It will take a lot of work from both Government and industry to get consumers saving, writes Joanna Faith.

I’ll start this blog with a statement of fact, one you’ve probably read a hundred times: we’re living longer, we’ll need more money in our retirement, we won’t be able to rely on the state for support so we need to start saving as soon as possible.

None of that should come as a surprise. We’re routinely fed ‘scary’ facts such as we’ll need a £600k pension pot for a comfortable retirement.

However, according to a Scottish Widows report released this week, the number of people saving adequately for retirement has hit an all-time low, while aspirations for pension income have risen.

The study of more than 5,000 adults found fewer than half (45%) are saving enough for retirement, with one in five saving nothing at all and more than a third undersaving either ‘somewhat’ or ‘severely’.

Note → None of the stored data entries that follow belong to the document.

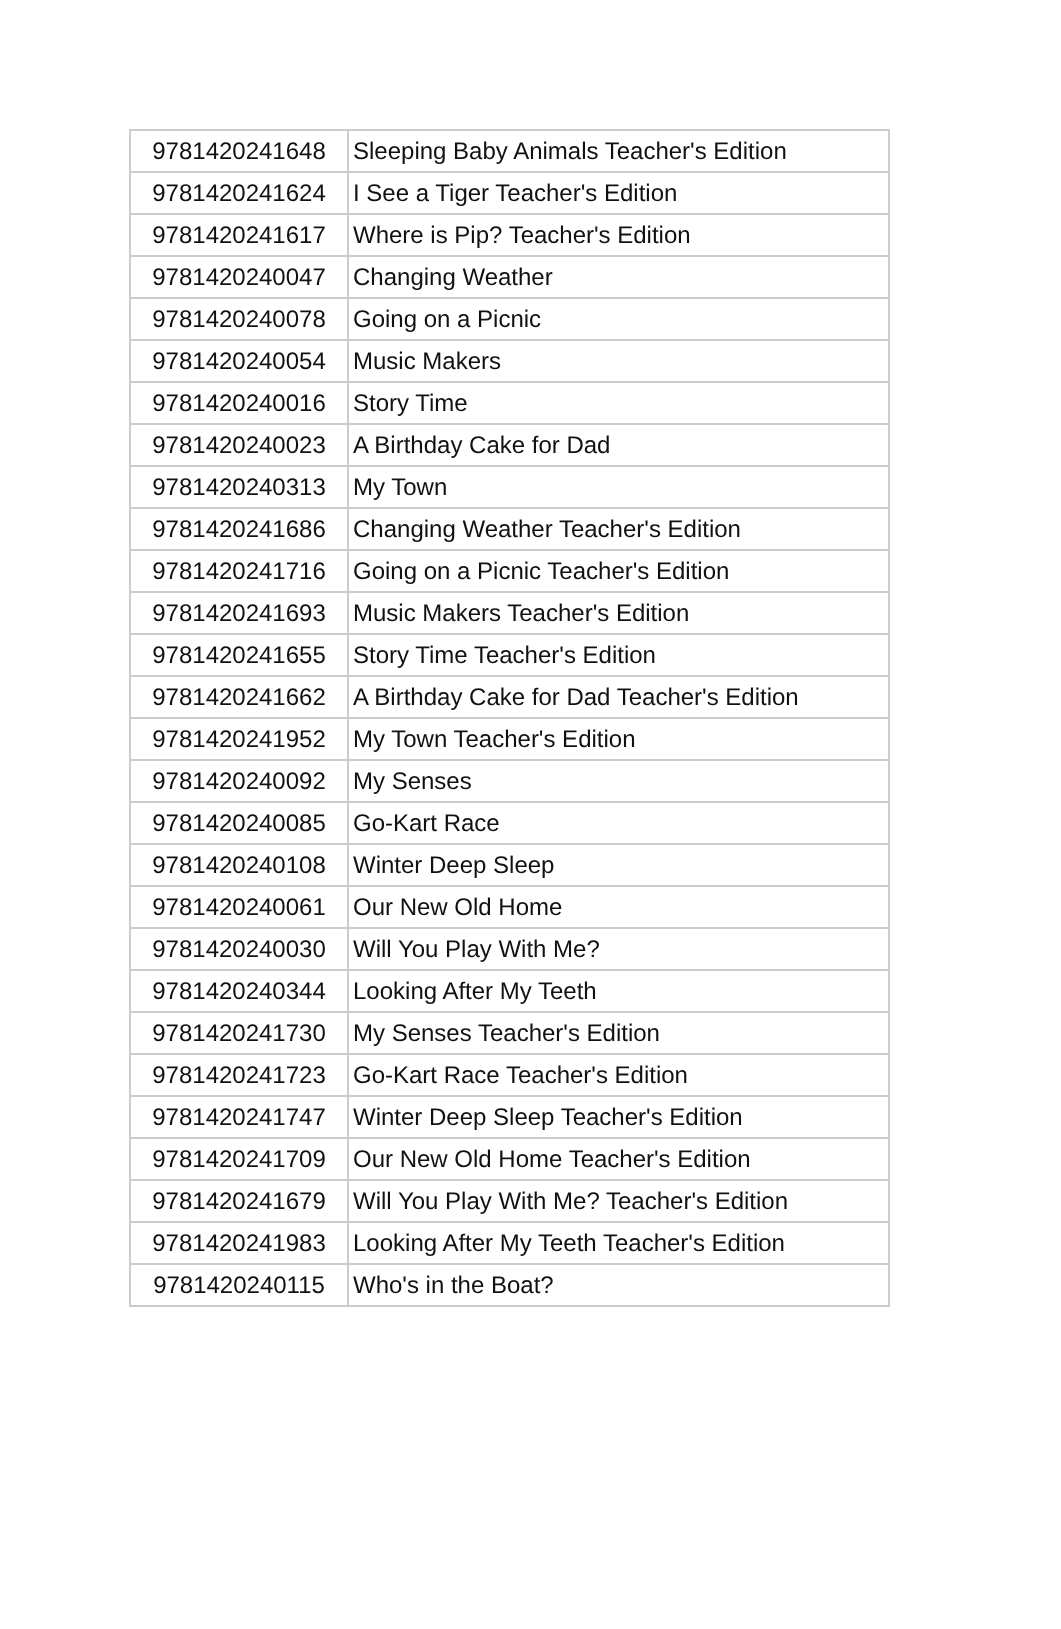| 9781420241648 | Sleeping Baby Animals Teacher's Edition |
| 9781420241624 | I See a Tiger Teacher's Edition |
| 9781420241617 | Where is Pip? Teacher's Edition |
| 9781420240047 | Changing Weather |
| 9781420240078 | Going on a Picnic |
| 9781420240054 | Music Makers |
| 9781420240016 | Story Time |
| 9781420240023 | A Birthday Cake for Dad |
| 9781420240313 | My Town |
| 9781420241686 | Changing Weather Teacher's Edition |
| 9781420241716 | Going on a Picnic Teacher's Edition |
| 9781420241693 | Music Makers Teacher's Edition |
| 9781420241655 | Story Time Teacher's Edition |
| 9781420241662 | A Birthday Cake for Dad Teacher's Edition |
| 9781420241952 | My Town Teacher's Edition |
| 9781420240092 | My Senses |
| 9781420240085 | Go-Kart Race |
| 9781420240108 | Winter Deep Sleep |
| 9781420240061 | Our New Old Home |
| 9781420240030 | Will You Play With Me? |
| 9781420240344 | Looking After My Teeth |
| 9781420241730 | My Senses Teacher's Edition |
| 9781420241723 | Go-Kart Race Teacher's Edition |
| 9781420241747 | Winter Deep Sleep Teacher's Edition |
| 9781420241709 | Our New Old Home Teacher's Edition |
| 9781420241679 | Will You Play With Me? Teacher's Edition |
| 9781420241983 | Looking After My Teeth Teacher's Edition |
| 9781420240115 | Who's in the Boat? |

As Scottish Widows put it, this is creating a ‘perfect storm’ for people heading into retirement.

Solving this problem will be far from easy and cultivating a savings culture in this country will require input from both Government and industry.

The Government initiative automatically enrolling people into their workplace pension – the initial stage of which was rolled out last October – is a good start. You may have seen the adverts on TV featuring Karren Brady and Theo Paphitis, among others.

The scheme will apparently take up to 10 million people into pension saving, many for the first time.

This may help foster a culture of saving in the UK. According to YourMoney.com‘s sister title, Professional Pensions, since America adopted a similar scheme in 2009, take up rates shot up to 82% in 2012 – an objective success.

When Australia introduced the initiative some 20 years ago it too increased the amount of people saving for retirement by a similar magnitude to the US, boosting savers from 40% to 80%.

There were slight differences between these schemes and the one currently being introduced in the UK. Most notably, the Australian programme was compulsory – people had to save.

By contrast here, workers are entitled to opt-out. So while it may encourage some to start putting money aside for their future, it’s unlikely to have the same impact as it did in Australia.

So, what else can be done? Well, the financial services industry can help. This ‘perfect storm’ is the ideal time for companies to introduce new and innovative ways to get people saving bearing in mind that what most consumers want are products that are transparent, easy to use and simple to understand.

A firm like Nutmeg, the UK’s first online discretionary investment management company, is a good example. It sells itself on being transparent with fees, jargon-free and straightforward to use. It will even help you set up a portfolio in under 10 minutes, according to its website.

Motif Investing is another example. The US start-up is aimed at investors who think they are good at spotting trends. Its customers can buy baskets of stocks that fit the ‘trend’ or ‘motif’ (as the firm calls it). For example, you could own stocks related to the tablet takeover or fighting obesity. It also allows investors to interact with fellow users.

While these products may not be everyone’s bag, they are a new take on the traditional world of investing, incorporating modern technology and may just get people more excited about putting money away for their golden years.